• [Data provided]:
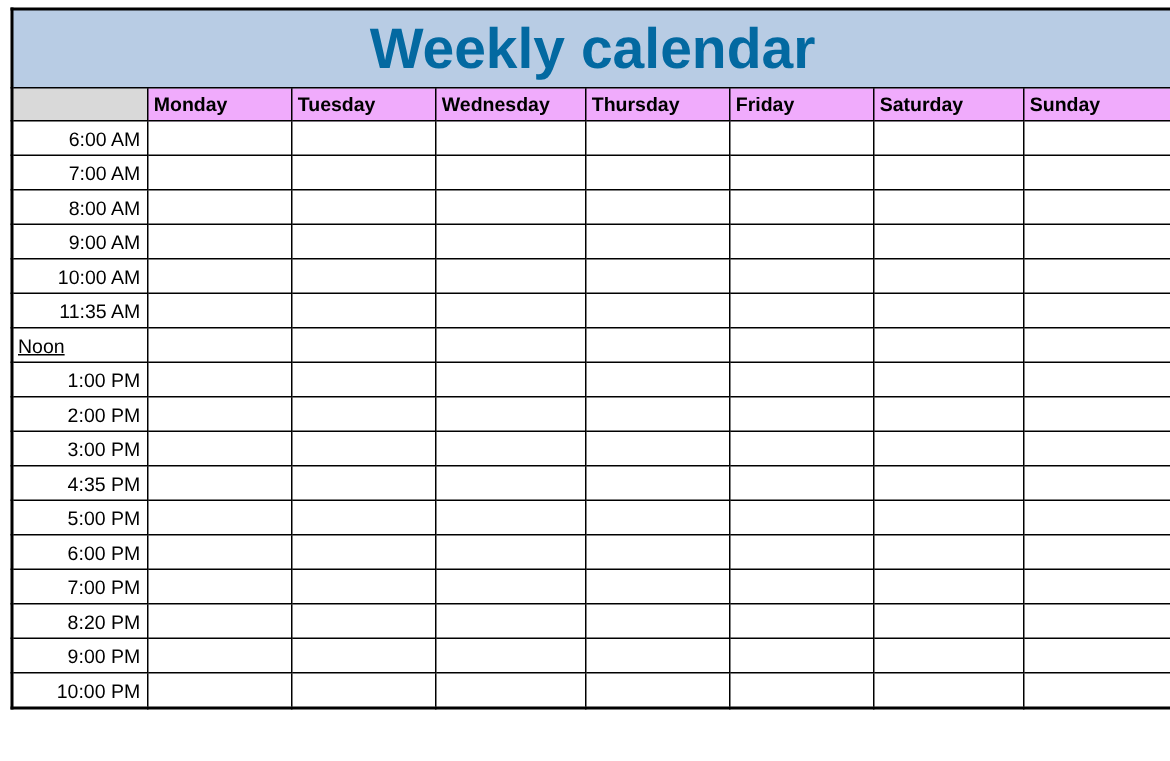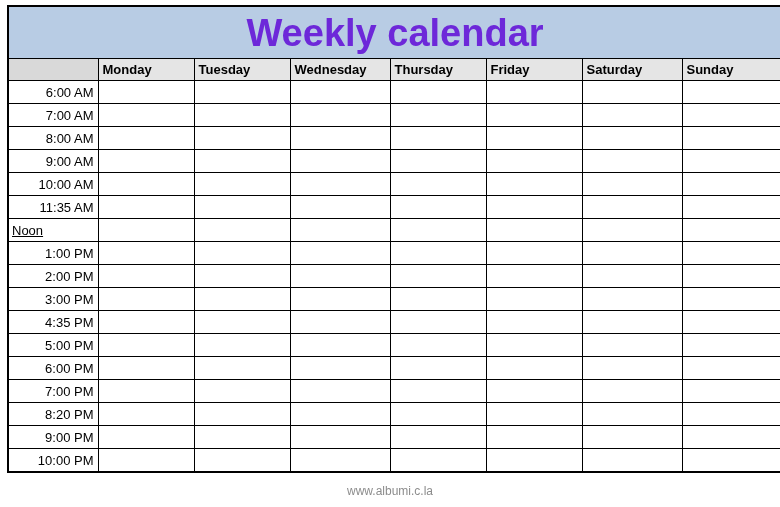--- a/index.html
+++ b/index.html
@@ -51,7 +51,7 @@
     border-bottom: 1px solid #000000 !important;
   }
   .title-text {
-    color: #6d28d9;
+    color: #0369a1;
     font-size: 38px;
     font-weight: bold;
     letter-spacing: 0px;

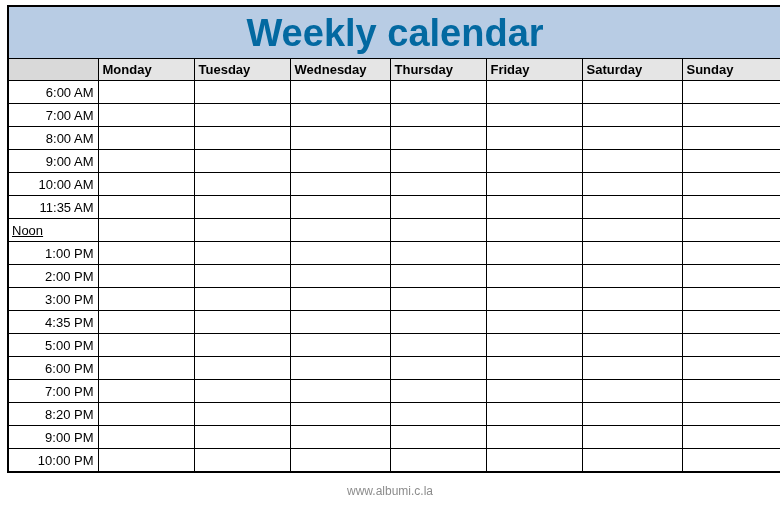--- a/index.html
+++ b/index.html
@@ -68,7 +68,7 @@
     background: #d9d9d9;
   }
   .hdr-day {
-    background: #e5e5e5;
+    background: #f0abfc;
     color: #000000;
     font-size: 13px;
     font-weight: bold;

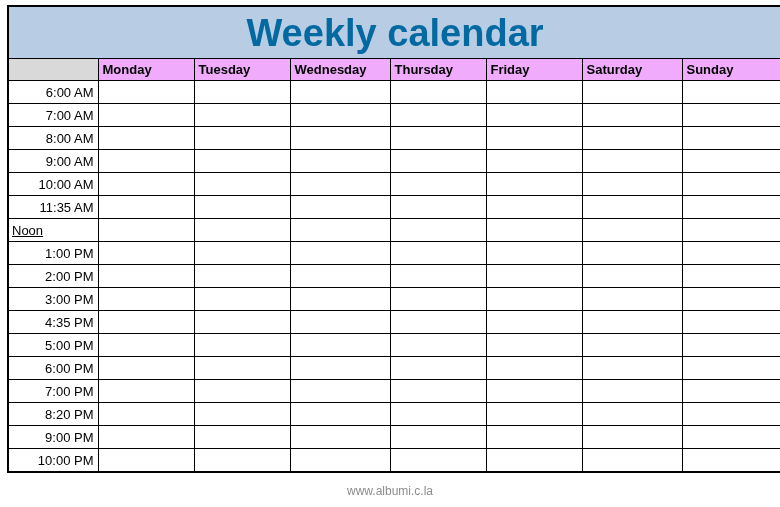--- a/index.html
+++ b/index.html
@@ -326,7 +326,6 @@
     </table>
   </div>
 
-  <div class="footer">www.albumi.c.la</div>
 
 </div>
 

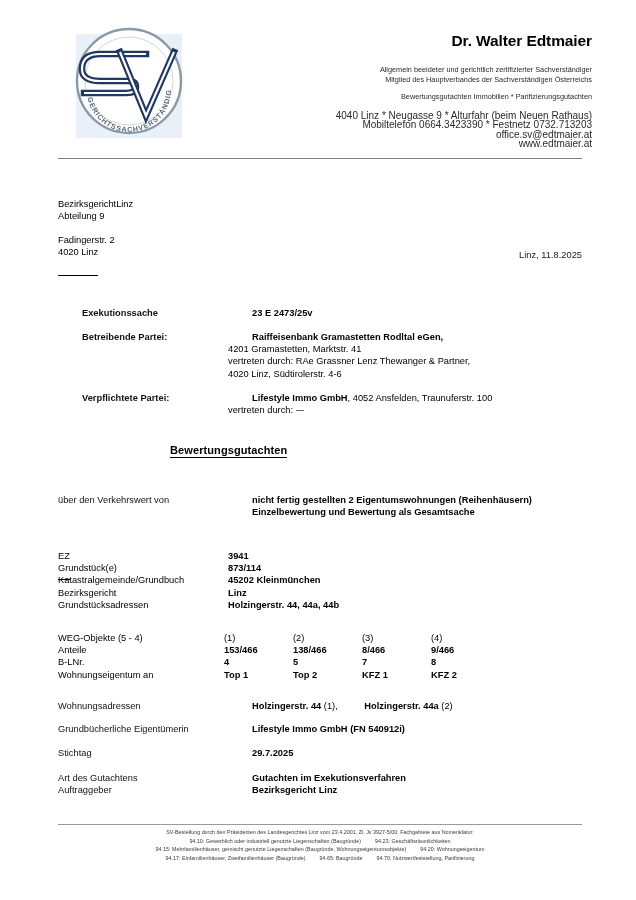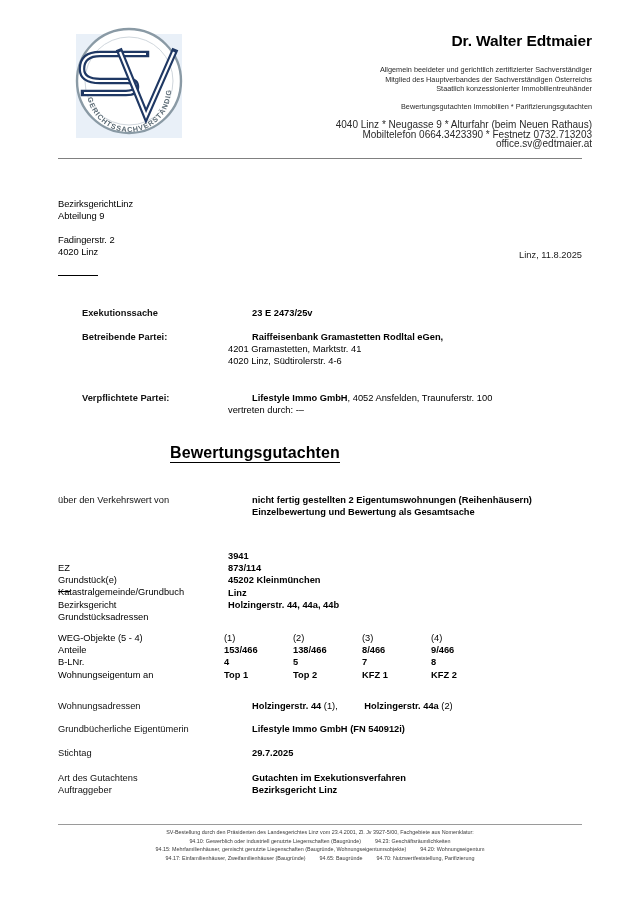--- a/index.html
+++ b/index.html
@@ -226,7 +226,6 @@
       <div class="hdr-name">Dr. Walter Edtmaier</div>
       <div class="hdr-sub">Allgemein beeideter und gerichtlich zertifizierter Sachverständiger</div>
       <div class="hdr-sub">Mitglied des Hauptverbandes der Sachverständigen Österreichs</div>
-      <div class="hdr-sub">Staatlich konzessionierter Immobilientreuhänder</div>
       <div class="hdr-gap"></div>
       <div class="hdr-serv">Bewertungsgutachten Immobilien * Parifizierungsgutachten</div>
       <div class="hdr-gap2"></div>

• [What needs to be done]: The required output consists only of the lines from the one containing "-326,7 +326,6 @@" to the last line of the material, reproduced exactly, pictures excluded.

• [Task response]:
@@ -326,7 +326,6 @@
     </table>
   </div>
 
-  <div class="footer">www.albumi.c.la</div>
 
 </div>
 

--- a/index.html
+++ b/index.html
@@ -226,7 +226,6 @@
       <div class="hdr-name">Dr. Walter Edtmaier</div>
       <div class="hdr-sub">Allgemein beeideter und gerichtlich zertifizierter Sachverständiger</div>
       <div class="hdr-sub">Mitglied des Hauptverbandes der Sachverständigen Österreichs</div>
-      <div class="hdr-sub">Staatlich konzessionierter Immobilientreuhänder</div>
       <div class="hdr-gap"></div>
       <div class="hdr-serv">Bewertungsgutachten Immobilien * Parifizierungsgutachten</div>
       <div class="hdr-gap2"></div>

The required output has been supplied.